→ **Problem requirements**: For the entries below, the expected answer is the line with "candle: none [319,571,357,647]", the line with "saucer: present [562,583,637,624]", and every line between them, exactly as written, and nothing more.

→ **Source material**:
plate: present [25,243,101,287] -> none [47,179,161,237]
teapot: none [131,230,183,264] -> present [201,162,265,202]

--

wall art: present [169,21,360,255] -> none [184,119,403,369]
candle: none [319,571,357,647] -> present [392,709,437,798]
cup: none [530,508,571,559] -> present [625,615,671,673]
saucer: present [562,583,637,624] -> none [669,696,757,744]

→ **Your response**:
candle: none [319,571,357,647] -> present [392,709,437,798]
cup: none [530,508,571,559] -> present [625,615,671,673]
saucer: present [562,583,637,624] -> none [669,696,757,744]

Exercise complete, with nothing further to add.